C'est au cours d'un voyage privé que le général Dabira a été entendu par un juge d'instruction. Le chef de la police Ndengue, lui, fut même incarcéré quelques jours à la prison de la Santé en mars 2004. Prestement libéré en pleine nuit, sur ordre exprès de l'Elysée, aussitôt il s'envola pour le Congo. Suite aux protestations de Sassou Nguesso, le gouvernement français intervint, dessaisissant le tribunal de Meaux de l'affaire et renvoyant celle-ci devant une juridiction congolaise, une manoeuvre pour mettre un terme à toutes les poursuites judiciaires.

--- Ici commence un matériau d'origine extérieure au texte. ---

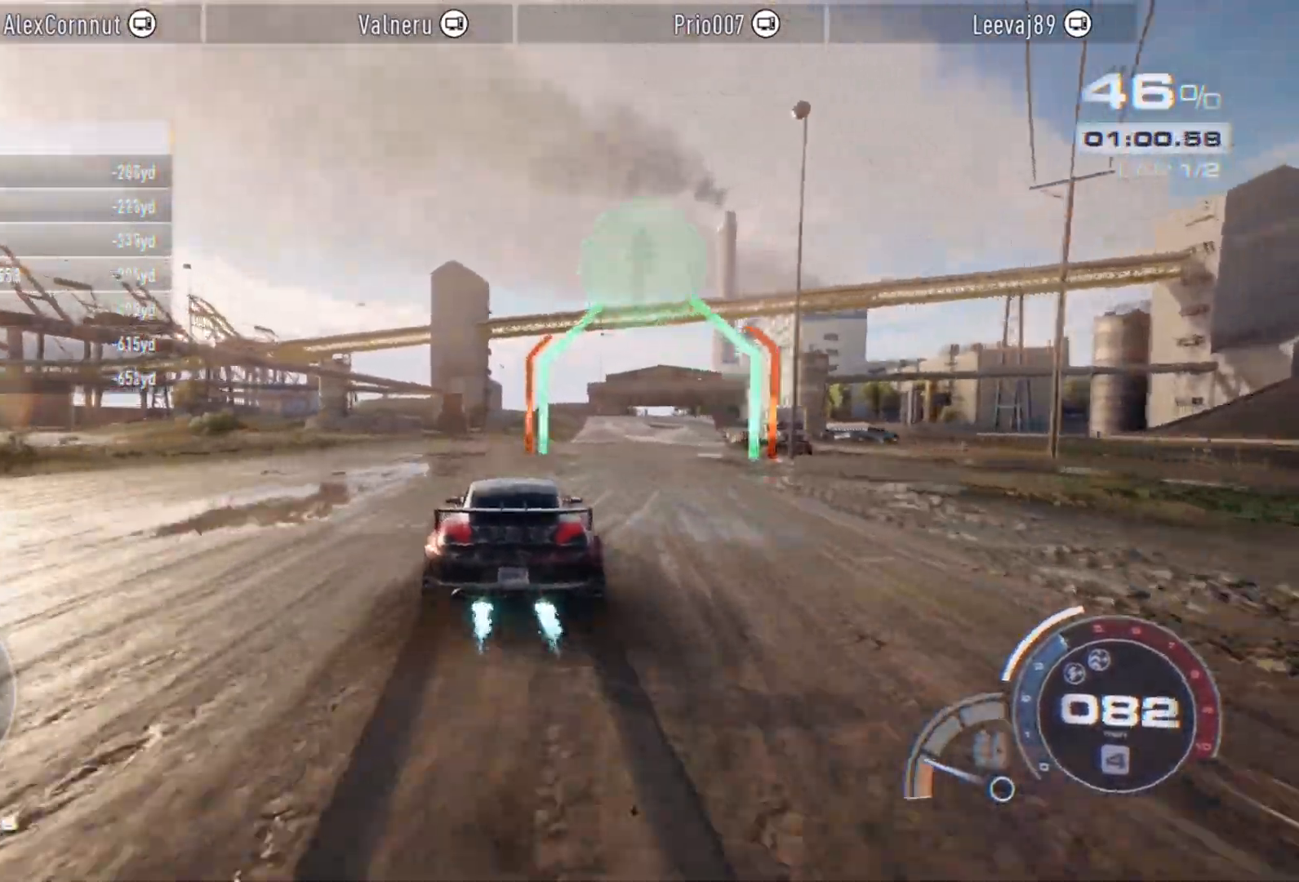
{"buttons": ["R2"], "left_stick": "center", "events": [[83, "left_stick", "center"], [367, "A", "up"]]}
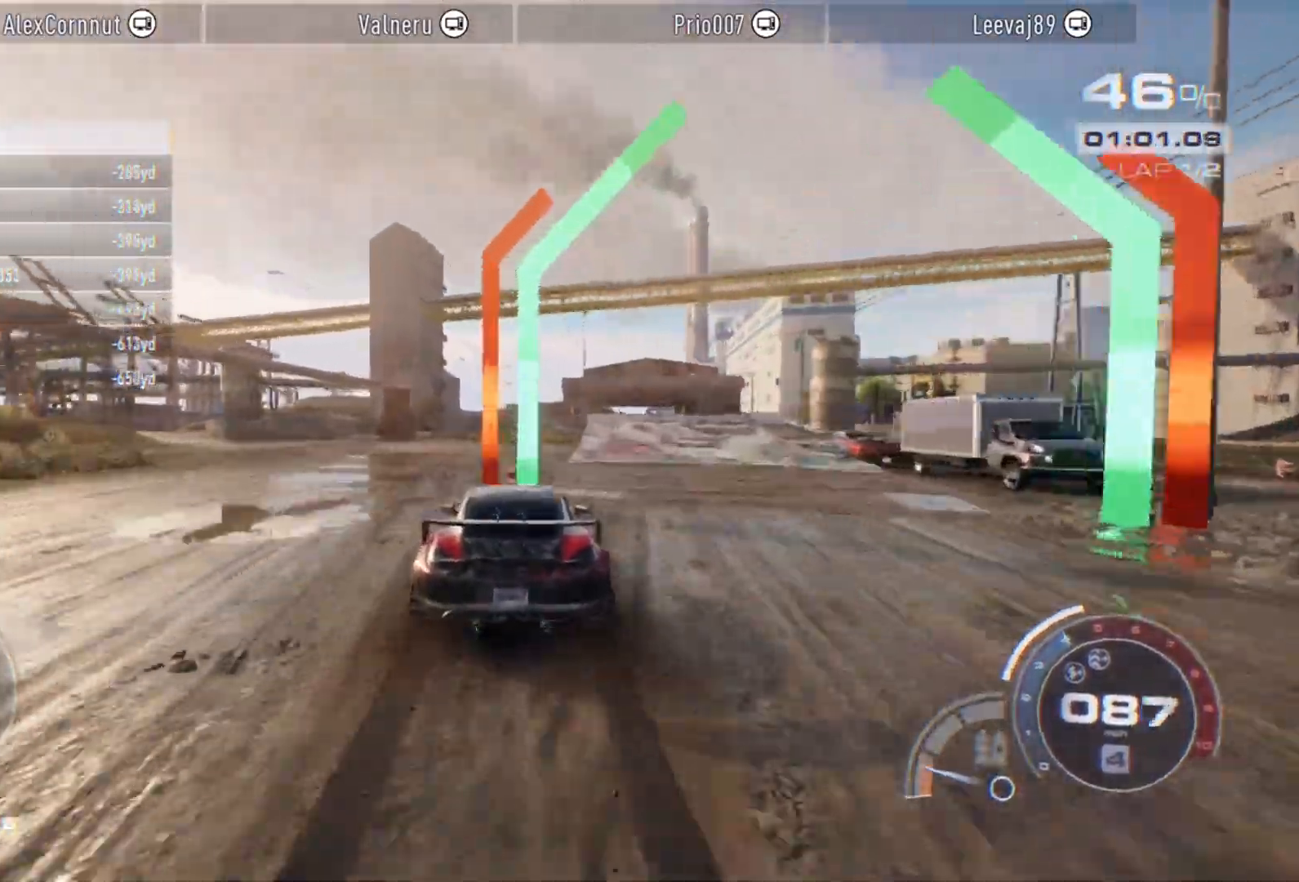
{"buttons": ["R2"], "left_stick": "right", "events": [[200, "left_stick", "right"], [283, "R1", "down"], [333, "left_stick", "center"], [383, "R1", "up"], [500, "left_stick", "right"]]}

Le procès truqué de Brazzaville vient donc de prendre fin: les juges de Brazzaville étaient assistés... de «civils» en armes, tandis que les «accusés» venaient libres au tribunal, soutenus par leurs «fan clubs» et repartaient dans leurs grosses limousines. Les avocats de l'accusation étaient, eux, protégés par des gardes du corps. De nombreux témoins avaient subi des pressions morales et physiques et étaient même interdits d'accès au procès. À ceux qui pouvaient y assister, on coupait la parole, tandis que les «accusés» pouvaient parler sans fin! De nombreuses associations de victimes ont d'ailleurs refusé de participer à cette mascarade qui avait pour seul but avoué d'innocenter les coupables.

Le gouvernement français a donc tout fait pour étouffer l'affaire des «disparus du Beach». La Chancellerie parisienne a même travaillé en étroite collaboration avec le gouvernement congolais, car il fallait à tout prix protéger «les amis congolais»: le dictateur-président et ses hommes de main. Et cela afin de préserver les intérêts sonnants et trébuchants de «l'amitié franco-congolaise», même si celle-ci est entachée de sang.